By Megan Johnson
Senior year. The finale of a teen’s high school career. Some feel it is the last time they will ever been seen as a teenager and the first time they will be seen as an adult. However, for some teens involved in theatre, their “finale” is very literal.
Theatre seniors experienced such a finale last weekend in “Pride and Prejudice.” Within this show, some of the seniors had major roles. Other cast members like sophomore Ashley Denny said seniors displayed leadership in playing their roles.
“They’re very helpful, dedicated and hard working actors,” she said.
Denny said that senior Savannah Wormley taught her how to work hard during performances, but also enjoy herself.
Wormley shared that theatre has not always been her main priority. However, over the years it has become a major part of her life.

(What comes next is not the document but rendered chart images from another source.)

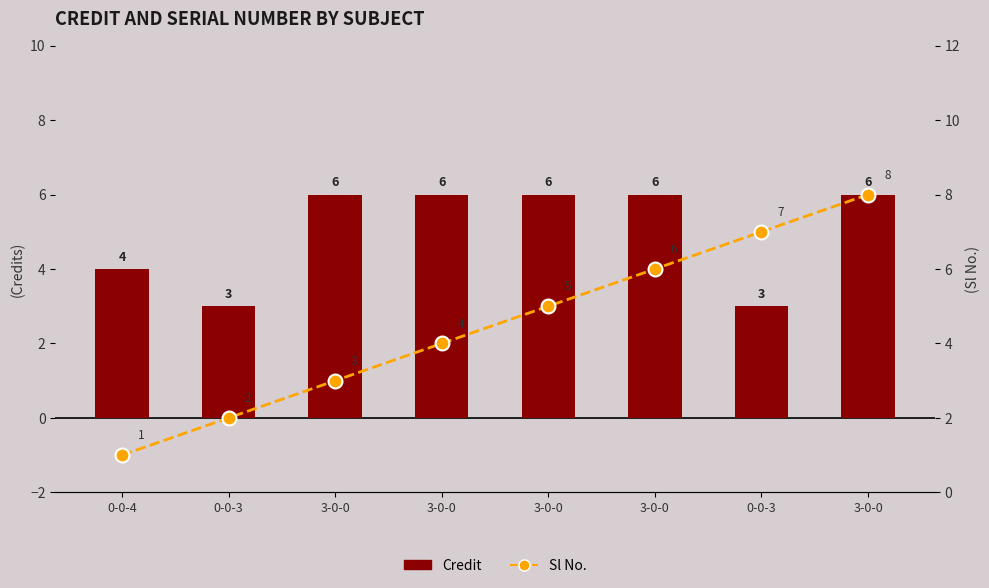

What is the lowest value of the Sl No. series?

1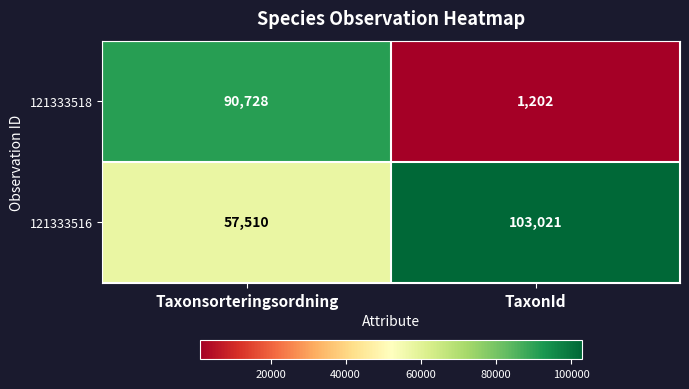

Reading left to right, list all the values displayed in this chart.

121333518: Taxonsorteringsordning=90728	TaxonId=1202
121333516: Taxonsorteringsordning=57510	TaxonId=103021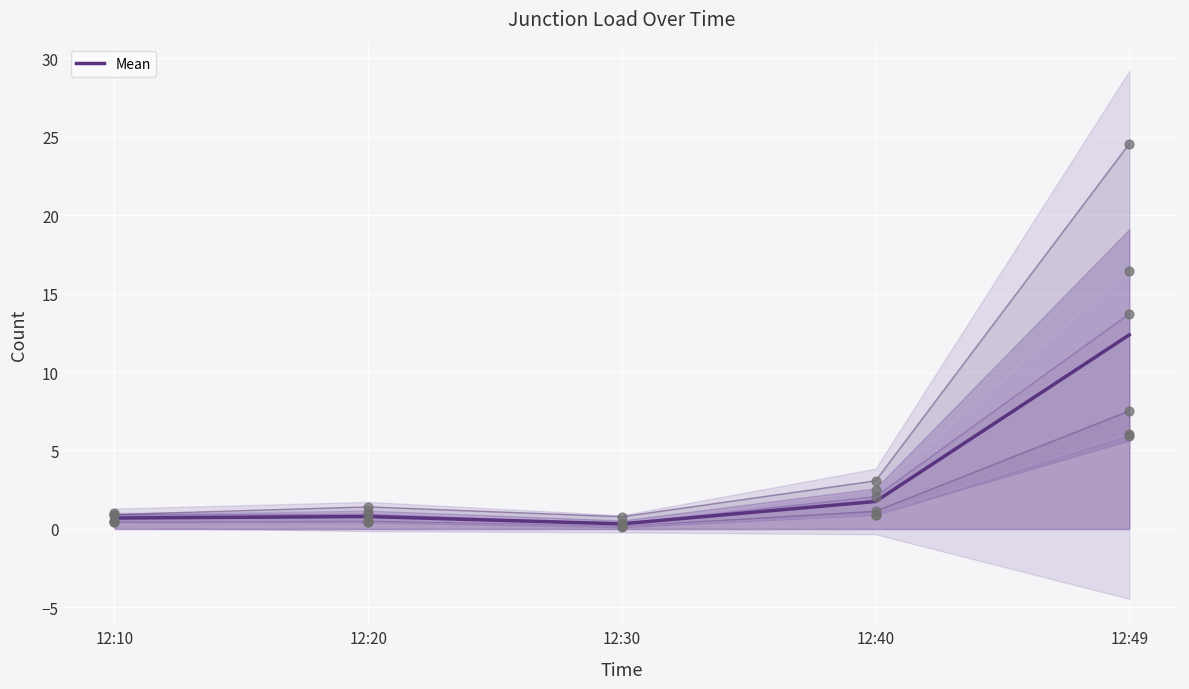

What is the change in value from 12:10 to 12:40?

+1.1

“Theatre is what got me to come out of my shell. I’m not exactly shy, but theatre really takes away inhibitions, you become very outgoing,” said Wormley.
Sophomore Henry Miller said his inspiration comes from not only one actor, but two: seniors Clay Gulley and Collin Jackson.
“They have taught me that theater is tough because you have a lot of competition, but a lot of people want you to succeed,” said Miller.
Jackson explained that theatre has always been a part of his life.
“I feel like it’s just a part of me. I don’t experience what I feel on stage anywhere else. I just can’t not do it,” he said.
Miller shared that he sees both of these actors as very talented and wishes to succeed as they have.
Theatre director Robbie Steiner said Gulley stood out amongst his peers as a true leader.
“He’s the thespian president and a great example of somebody who works very hard. He’s humble, he cares for his peers and makes effort to be a good role model,” said Steiner.
Steiner shared that Gulley has matured since his freshman year and has become a hard-working, poised young man.
Gulley shared that this maturity has mainly blossomed within the past year.
“The fact that I’m almost 18 and about to graduate has really given me perspective on things. To accept that you’re growing up requires some maturity, and I think some of that maturity has transcended into my performances,” said Gulley.
With all four years of experience and growth in theatre, Gulley leaves with high hopes for the up and coming leaders.
“I believe that anyone who is true to their passions, is hardworking and above all, truly respectful of others has the potential to truly be a wonderful leader. Theatre is a fire within the performer and only he can keep it ablaze.”